On Scope 3 data, she stops short of calling anything a hard red line, but is clear that investment managers must conduct their own full value chain analysis rather than relying on currently unreliable reported data. For some companies, Scope 3 can represent 80% of climate impact, making this non-negotiable. She expects the same rigour to be applied to human rights, nature, and other material systemic risks, and requires managers to communicate their assessments clearly and back them with evidence.
On scaling transition finance into heavy industry, she identifies the absence of a shared definition of "credible" transition finance as the primary barrier. Without a common baseline, institutions cannot allocate capital with confidence. The Transition Finance Council is addressing this through guidance designed to work across asset classes, including banks' lending, insurers' underwriting, and asset managers' activities, anchored by sector pathways that reflect the fact that credibility varies by sector and country. Co-created sector transition plans, with finance embedded in their development, are a further component.
On nature-related reporting under the UK's Sustainability Disclosure Requirements, she draws a pointed contrast with climate reporting. Climate benefits from a consistent unit of measure in CO₂ equivalents that can be applied across sectors and geographies. Nature is place-based and multifaceted, so the relativity of risk shifts in every context. The technical gap is making nature risks measurable and comparable at scale. She also cautions against over-reliance on quantification, stressing that qualitative narrative remains essential to avoid unintended consequences and to understand where a company is genuinely heading.
Faith advocates for reforming how investment time horizons are defined in regulation, arguing that for defined benefit funds moving toward buyout, current rules can be interpreted as constraining the relevant timeframe to the instrument rather than to the lifetimes of the beneficiaries themselves.
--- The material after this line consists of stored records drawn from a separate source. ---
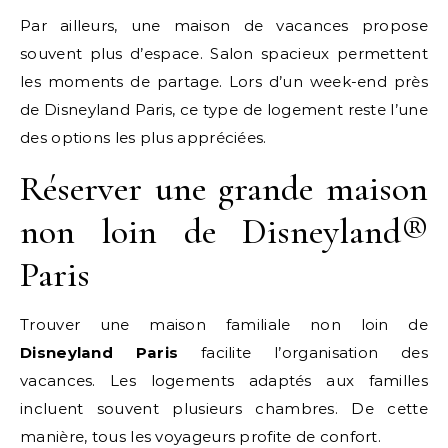
Par ailleurs, une maison de vacances propose
souvent plus d’espace. Salon spacieux permettent
les moments de partage. Lors d’un week-end près
de Disneyland Paris, ce type de logement reste l’une
des options les plus appréciées.
Réserver une grande maison
non loin de Disneyland®
Paris
Trouver une maison familiale non loin de
Disneyland Paris
facilite l’organisation des
vacances. Les logements adaptés aux familles
incluent souvent plusieurs chambres. De cette
manière, tous les voyageurs profite de confort.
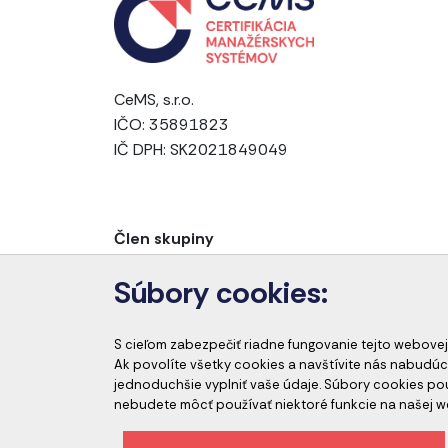
CeMS, s.r.o.
IČO: 35891823
IČ DPH: SK2021849049
Člen skupiny
Súbory cookies:
S cieľom zabezpečiť riadne fungovanie tejto webovej
Ak povolíte všetky cookies a navštívite nás nabudúc
jednoduchšie vyplniť vaše údaje. Súbory cookies p
nebudete môcť používať niektoré funkcie na našej w
Etický kódex spoločnosti
Ochrana osobný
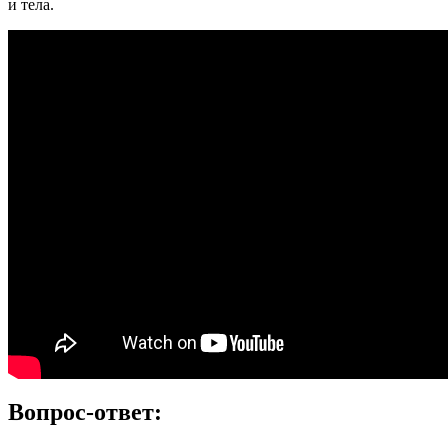
и тела.
Вопрос-ответ:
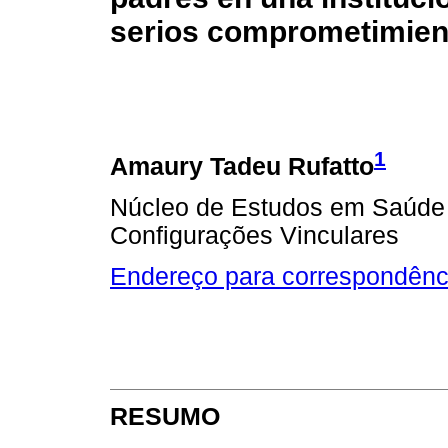
serios comprometimien
1
Amaury Tadeu Rufatto
Núcleo de Estudos em Saúde 
Configurações Vinculares
Endereço para correspondênc
RESUMO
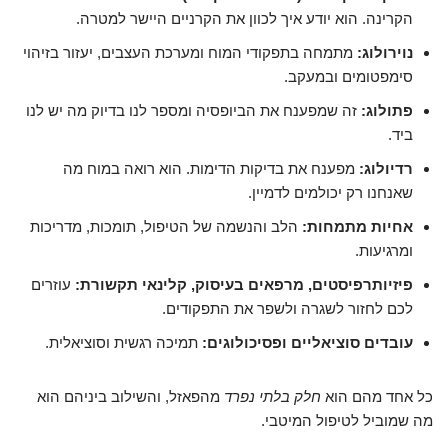
הקרינה. הוא יודע איך לכוון את הקרניים היישר למטרה.
נוירולוג:
מתמחה בתפקודי המוח ומערכת העצבים, יעזור בזיהוי
סימפטומים ובמעקב.
פתולוג:
זה שמפענח את הביופסיה ומספר לנו בדיוק מה יש לנו
ביד.
רדיולוג:
מפענח את בדיקות הדימות. הוא רואה במוח מה
שאנחנו רק יכולמים לדמיין.
אחיות מתמחות:
הלב והנשמה של הטיפול, תומכות, מדריכות
ומרגיעות.
פיזיותרפיסטים, מרפאים בעיסוק, קלינאי תקשורת:
עוזרים
לכם לחזור לשגרה ולשפר את התפקודים.
עובדים סוציאליים ופסיכולוגים:
תמיכה רגשית וסוציאלית.
כל אחד מהם הוא
חלק בלתי נפרד
מהפאזל, והשילוב ביניהם הוא
מה שמוביל לטיפול המיטבי.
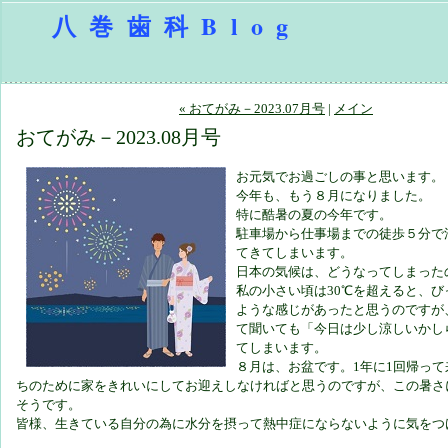
八巻歯科Blog
« おてがみ－2023.07月号
|
メイン
おてがみ－2023.08月号
お元気でお過ごしの事と思います。
今年も、もう８月になりました。
特に酷暑の夏の今年です。
駐車場から仕事場までの徒歩５分で
てきてしまいます。
日本の気候は、どうなってしまった
私の小さい頃は30℃を超えると、び
ような感じがあったと思うのですが、
て聞いても「今日は少し涼しいかし
てしまいます。
８月は、お盆です。1年に1回帰っ
ちのために家をきれいにしてお迎えしなければと思うのですが、この暑さ
そうです。
皆様、生きている自分の為に水分を摂って熱中症にならないように気をつ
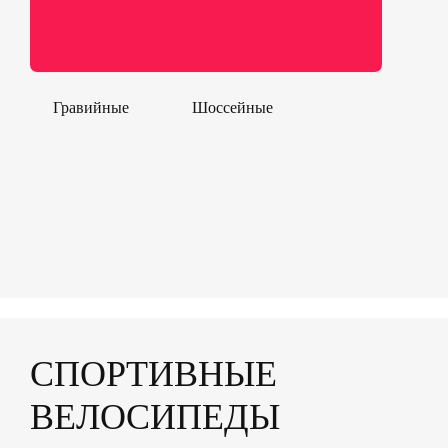
Гравийные
Шоссейные
СПОРТИВНЫЕ
ВЕЛОСИПЕДЫ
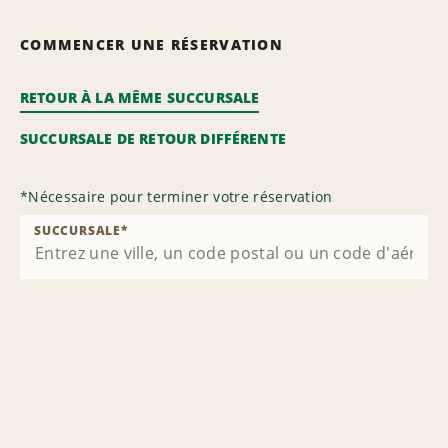
COMMENCER UNE RÉSERVATION
RETOUR À LA MÊME SUCCURSALE
SUCCURSALE DE RETOUR DIFFÉRENTE
*
Nécessaire pour terminer votre réservation
SUCCURSALE
*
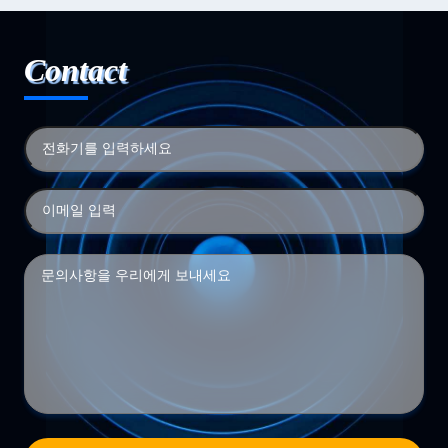
Contact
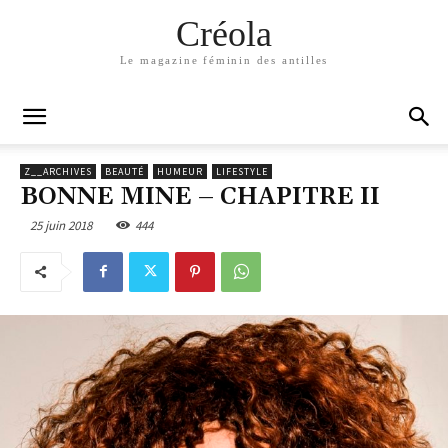
Créola
Le magazine féminin des antilles
Z__ARCHIVES
BEAUTÉ
HUMEUR
LIFESTYLE
BONNE MINE – CHAPITRE II
25 juin 2018
444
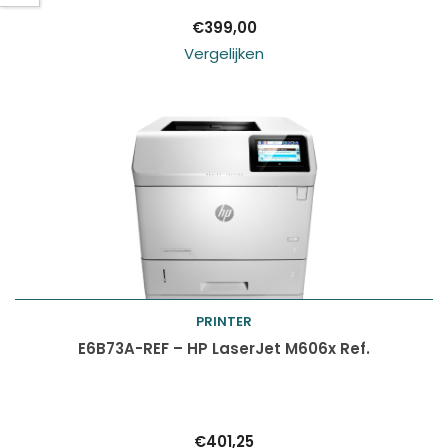
€
399,00
Vergelijken
PRINTER
Toevoegen aan
E6B73A-REF – HP LaserJet M606x Ref.
winkelwagen
€
401,25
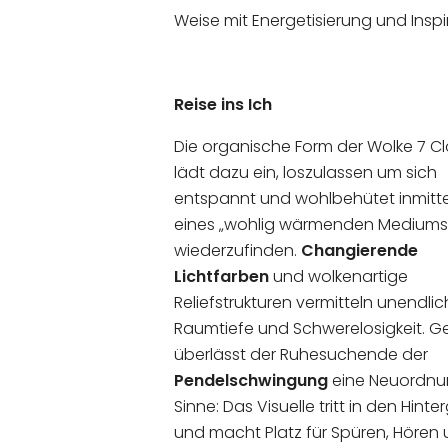
Weise mit Energetisierung und Inspir
Reise ins Ich
Die organische Form der Wolke 7 C
lädt dazu ein, loszulassen um sich
entspannt und wohlbehütet inmitt
eines „wohlig wärmenden Mediums
wiederzufinden.
Changierende
Lichtfarben
und wolkenartige
Reliefstrukturen vermitteln unendli
Raumtiefe und Schwerelosigkeit. G
überlässt der Ruhesuchende der
Pendelschwingung
eine Neuordnu
Sinne: Das Visuelle tritt in den Hint
und macht Platz für Spüren, Hören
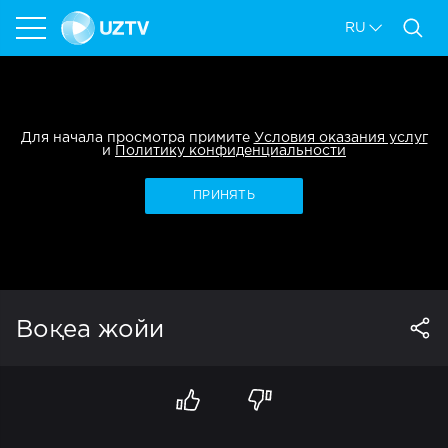
RU
Для начала просмотра примите
Условия оказания услуг
и
Политику конфиденциальности
ПРИНЯТЬ
Воқеа жойи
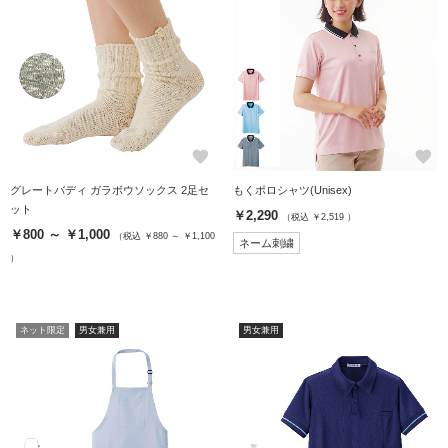
favorite
favorite
グレートバディ ガラボウソックス 2足セ
もくポロシャツ(Unisex)
ット
￥2,290
（税込 ￥2,519 ）
￥800 ～ ￥1,000
（税込 ￥880 ～ ￥1,100
ネーム刺繍
）
ネット限定
男女兼用
男女兼用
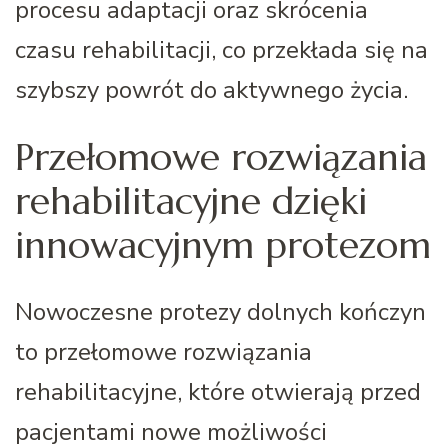
procesu adaptacji oraz skrócenia
czasu rehabilitacji, co przekłada się na
szybszy powrót do aktywnego życia.
Przełomowe rozwiązania
rehabilitacyjne dzięki
innowacyjnym protezom
Nowoczesne protezy dolnych kończyn
to przełomowe rozwiązania
rehabilitacyjne, które otwierają przed
pacjentami nowe możliwości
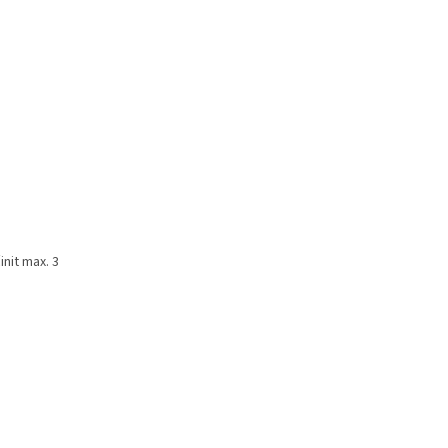
nit max. 3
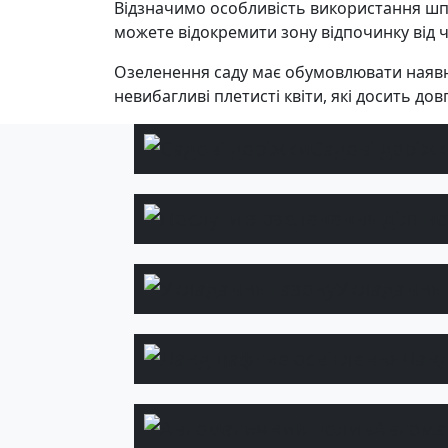
Відзначимо особливість використання шпа
можете відокремити зону відпочинку від ча
Озеленення саду має обумовлювати наявні
невибагливі плетисті квіти, які досить дов
Садові доріж
Укладання 
Ланд
Автома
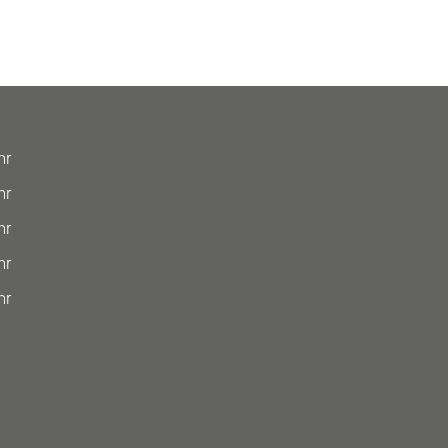
hr
hr
hr
hr
hr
She recommends that guidance to trustees be revised to reflect beneficiary demographics instead.
On AI, Brunel uses it for stewardship analysis, including examining voting records of asset managers to identify trends, as well as for communications and research. She urges care, noting the risk of hallucination, and flags that AI's energy consumption and cooling requirements make it a responsible investment theme in its own right.
Her career advice to those entering sustainable finance is to resist the pressure to know everything across an enormously broad field, and instead to develop deep expertise in one area while building a strong, diverse network spanning scientists, actuaries, accountants, and policymakers. Think of yourself, she says, as a sponge: absorbing information across disciplines and translating it into a financial context.
She closes with a firm conviction that sustainable finance is not optional. Regardless of short-term macroeconomic and political headwinds, it is a fundamental imperative for building a resilient economy that delivers jobs, energy security, and long-term wellbeing for society. Those challenges, she argues, will ultimately make the field more robust by forcing a return to sound fundamentals and authentic, evidence-based practice.